Thiede Rebecca M, Rastogi Supriya, Nardone Beatrice, Sadowsky Lauren M, Rangel Stephanie M, West Dennis P, Schlosser Bethanee J
Division of Dermatology, University of Arizona College of Medicine-Tucson, Tucson, Arizona.
Department of Dermatology, Feinberg School of Medicine, Northwestern University, Chicago, Illinois.
Int J Womens Dermatol. 2019 Apr 25;5(3):155-157. doi: 10.1016/j.ijwd.2019.04.024. eCollection 2019 Jul.
The necessity of serum potassium monitoring for healthy women who are prescribed spironolactone for acne has been debated. The aim of this study was to compare the incidence of hyperkalemia in women 18 to 45 years of age to that in women 46 to 65 years of age, when treated with oral spironolactone for acne.
Data for all women 18 to 65 years of age who were prescribed oral spironolactone by a dermatologist for acne between January 2006 and October 2016 were extracted for analysis. Retrospective data were included for women who exhibited baseline serum potassium within the normal limits and who had repeat serum potassium monitoring within 12 months after initiation of spironolactone. The rate of incident hyperkalemia was determined.

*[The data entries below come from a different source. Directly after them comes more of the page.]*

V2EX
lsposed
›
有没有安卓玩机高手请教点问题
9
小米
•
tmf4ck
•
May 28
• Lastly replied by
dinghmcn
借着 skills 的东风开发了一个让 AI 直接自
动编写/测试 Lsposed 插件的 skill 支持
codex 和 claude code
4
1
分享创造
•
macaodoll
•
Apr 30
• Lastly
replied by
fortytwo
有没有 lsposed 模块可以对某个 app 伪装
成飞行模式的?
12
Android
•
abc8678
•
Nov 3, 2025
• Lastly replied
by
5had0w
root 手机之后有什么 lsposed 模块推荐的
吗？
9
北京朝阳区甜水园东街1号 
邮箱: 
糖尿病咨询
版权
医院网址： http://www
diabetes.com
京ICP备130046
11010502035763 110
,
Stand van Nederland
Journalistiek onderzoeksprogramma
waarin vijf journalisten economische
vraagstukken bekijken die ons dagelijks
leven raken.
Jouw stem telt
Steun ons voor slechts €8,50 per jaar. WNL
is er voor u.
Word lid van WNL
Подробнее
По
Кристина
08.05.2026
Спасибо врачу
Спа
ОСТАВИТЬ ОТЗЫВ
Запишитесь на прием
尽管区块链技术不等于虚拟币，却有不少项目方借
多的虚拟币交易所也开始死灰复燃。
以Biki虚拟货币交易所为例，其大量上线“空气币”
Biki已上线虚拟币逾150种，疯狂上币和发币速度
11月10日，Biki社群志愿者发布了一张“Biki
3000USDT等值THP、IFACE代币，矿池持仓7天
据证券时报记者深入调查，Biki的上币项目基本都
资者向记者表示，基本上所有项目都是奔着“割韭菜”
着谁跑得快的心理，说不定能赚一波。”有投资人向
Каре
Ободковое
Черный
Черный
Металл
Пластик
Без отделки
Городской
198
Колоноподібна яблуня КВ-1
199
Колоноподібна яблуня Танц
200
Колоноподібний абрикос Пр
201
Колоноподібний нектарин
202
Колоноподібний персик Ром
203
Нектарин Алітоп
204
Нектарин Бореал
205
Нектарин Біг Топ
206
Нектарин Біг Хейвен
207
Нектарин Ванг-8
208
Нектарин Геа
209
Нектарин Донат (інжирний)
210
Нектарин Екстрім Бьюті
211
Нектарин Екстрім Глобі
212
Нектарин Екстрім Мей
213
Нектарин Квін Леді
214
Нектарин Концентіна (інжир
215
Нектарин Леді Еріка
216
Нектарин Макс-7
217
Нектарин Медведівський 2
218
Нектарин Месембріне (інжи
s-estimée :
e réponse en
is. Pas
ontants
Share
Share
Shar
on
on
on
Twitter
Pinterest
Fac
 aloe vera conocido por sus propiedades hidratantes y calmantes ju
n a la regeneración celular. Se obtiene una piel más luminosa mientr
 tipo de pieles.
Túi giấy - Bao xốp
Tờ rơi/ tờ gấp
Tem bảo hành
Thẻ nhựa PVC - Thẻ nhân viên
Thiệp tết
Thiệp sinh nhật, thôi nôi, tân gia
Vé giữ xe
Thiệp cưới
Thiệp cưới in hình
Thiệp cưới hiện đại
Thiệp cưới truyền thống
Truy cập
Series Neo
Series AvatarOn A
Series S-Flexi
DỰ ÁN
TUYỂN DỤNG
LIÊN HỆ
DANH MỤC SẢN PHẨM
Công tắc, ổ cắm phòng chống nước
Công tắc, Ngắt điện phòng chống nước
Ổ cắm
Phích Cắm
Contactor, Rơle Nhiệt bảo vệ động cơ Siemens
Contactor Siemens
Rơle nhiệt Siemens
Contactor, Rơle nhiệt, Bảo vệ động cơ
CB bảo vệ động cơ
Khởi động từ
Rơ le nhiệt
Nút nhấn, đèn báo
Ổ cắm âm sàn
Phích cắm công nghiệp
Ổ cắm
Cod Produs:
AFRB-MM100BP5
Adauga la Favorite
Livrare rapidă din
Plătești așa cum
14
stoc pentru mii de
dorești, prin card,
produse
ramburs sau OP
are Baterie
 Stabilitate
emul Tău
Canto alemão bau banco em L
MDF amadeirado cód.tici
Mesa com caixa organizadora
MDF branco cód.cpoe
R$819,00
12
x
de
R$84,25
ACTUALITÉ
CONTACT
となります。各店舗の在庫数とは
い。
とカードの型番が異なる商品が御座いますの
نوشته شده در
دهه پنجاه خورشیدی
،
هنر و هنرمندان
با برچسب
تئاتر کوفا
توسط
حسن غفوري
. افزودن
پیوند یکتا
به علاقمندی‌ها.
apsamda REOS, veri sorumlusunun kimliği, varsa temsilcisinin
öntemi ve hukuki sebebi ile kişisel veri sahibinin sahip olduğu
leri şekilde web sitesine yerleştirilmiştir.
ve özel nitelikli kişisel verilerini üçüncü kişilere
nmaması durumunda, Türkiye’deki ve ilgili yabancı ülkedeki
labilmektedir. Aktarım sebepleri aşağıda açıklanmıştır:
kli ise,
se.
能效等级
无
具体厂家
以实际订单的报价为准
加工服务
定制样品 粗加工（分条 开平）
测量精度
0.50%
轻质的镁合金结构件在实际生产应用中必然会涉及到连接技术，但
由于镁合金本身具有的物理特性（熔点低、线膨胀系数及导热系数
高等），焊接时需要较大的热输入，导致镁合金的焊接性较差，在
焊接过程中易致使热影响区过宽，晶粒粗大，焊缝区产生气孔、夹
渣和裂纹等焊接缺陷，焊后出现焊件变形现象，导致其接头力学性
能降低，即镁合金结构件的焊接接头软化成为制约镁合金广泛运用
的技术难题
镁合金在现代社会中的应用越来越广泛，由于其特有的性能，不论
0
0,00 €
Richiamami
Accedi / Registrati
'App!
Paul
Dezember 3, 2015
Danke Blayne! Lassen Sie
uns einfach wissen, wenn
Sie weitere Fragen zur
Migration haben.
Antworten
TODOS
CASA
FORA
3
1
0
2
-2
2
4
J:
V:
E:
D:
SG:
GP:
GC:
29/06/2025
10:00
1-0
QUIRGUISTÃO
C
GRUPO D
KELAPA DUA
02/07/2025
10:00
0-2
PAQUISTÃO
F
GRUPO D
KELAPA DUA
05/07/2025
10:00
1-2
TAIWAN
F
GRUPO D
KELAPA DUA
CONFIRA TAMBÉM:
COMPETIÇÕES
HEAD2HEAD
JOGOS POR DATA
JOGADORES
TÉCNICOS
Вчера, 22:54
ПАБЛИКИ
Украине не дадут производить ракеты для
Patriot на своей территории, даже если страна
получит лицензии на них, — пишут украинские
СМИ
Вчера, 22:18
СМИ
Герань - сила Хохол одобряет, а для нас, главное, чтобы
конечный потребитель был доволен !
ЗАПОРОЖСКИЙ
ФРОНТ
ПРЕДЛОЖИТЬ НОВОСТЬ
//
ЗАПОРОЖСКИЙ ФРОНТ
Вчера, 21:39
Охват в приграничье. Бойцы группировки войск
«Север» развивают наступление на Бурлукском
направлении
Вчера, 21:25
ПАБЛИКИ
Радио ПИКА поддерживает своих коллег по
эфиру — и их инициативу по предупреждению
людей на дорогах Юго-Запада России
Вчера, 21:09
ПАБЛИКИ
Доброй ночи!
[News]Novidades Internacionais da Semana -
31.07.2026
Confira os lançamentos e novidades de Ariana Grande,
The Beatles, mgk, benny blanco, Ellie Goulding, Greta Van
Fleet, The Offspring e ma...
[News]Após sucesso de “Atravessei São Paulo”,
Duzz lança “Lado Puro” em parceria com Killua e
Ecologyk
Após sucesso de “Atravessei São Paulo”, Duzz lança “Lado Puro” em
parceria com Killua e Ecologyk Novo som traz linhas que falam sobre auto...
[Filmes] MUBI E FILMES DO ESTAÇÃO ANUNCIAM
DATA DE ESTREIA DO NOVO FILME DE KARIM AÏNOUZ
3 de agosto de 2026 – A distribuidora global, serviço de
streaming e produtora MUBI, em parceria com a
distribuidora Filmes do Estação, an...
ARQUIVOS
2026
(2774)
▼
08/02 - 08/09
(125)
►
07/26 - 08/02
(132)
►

Of 618 women who received spironolactone for acne, 133 had serum potassium monitoring both before and after spironolactone initiation. Nine were excluded due to confounding comorbidities. Of the remaining 124 women, the mean age at initiation of spironolactone was 32 years (range, 18-57 years); 112 women were in the 18 to 45 years age group, and 12 were in the 46 to 65 years age group. All women had serum potassium within normal limits at baseline. Women in the 46 to 65 years age group had a significantly higher rate of incident hyperkalemia after spironolactone initiation compared with women 18 to 45 years of age (2 of 12 women [16.7%] vs. 1 of 112 women [< 1%]; = .0245).
Although controversy surrounds the clinical utility of serum potassium monitoring in healthy women exposed to spironolactone for acne, based on the findings from this large patient population, monitoring of serum potassium is warranted for women over 45 years of age given an age-related greater risk of hyperkalemia.
对于因痤疮而服用螺内酯的健康女性,监测血清钾的必要性一直存在争议。本研究的目的是比较18至45岁女性与46至65岁女性在口服螺内酯治疗痤疮时高钾血症的发生率。
提取2006年1月至2016年10月间皮肤科医生为痤疮开具口服螺内酯处方的所有18至65岁女性的数据进行分析。纳入基线血清钾在正常范围内且在开始服用螺内酯后12个月内进行重复血清钾监测的女性的回顾性数据。确定新发高钾血症的发生率。
在618名因痤疮接受螺内酯治疗的女性中,133名在开始服用螺内酯前后均进行了血清钾监测。9名因合并症而被排除。在其余124名女性中,开始服用螺内酯时的平均年龄为32岁(范围为18至57岁);112名女性在18至45岁年龄组,12名女性在46至65岁年龄组。所有女性在基线时血清钾均在正常范围内。与18至45岁的女性相比,46至65岁年龄组的女性在开始服用螺内酯后新发高钾血症的发生率显著更高(12名女性中有2名[16.7%],而112名女性中有1名[<1%];P = 0.0245)。
尽管对于暴露于螺内酯治疗痤疮的健康女性监测血清钾的临床实用性存在争议,但基于这一大型患者群体的研究结果,鉴于45岁以上女性发生高钾血症的风险与年龄相关,有必要对其进行血清钾监测。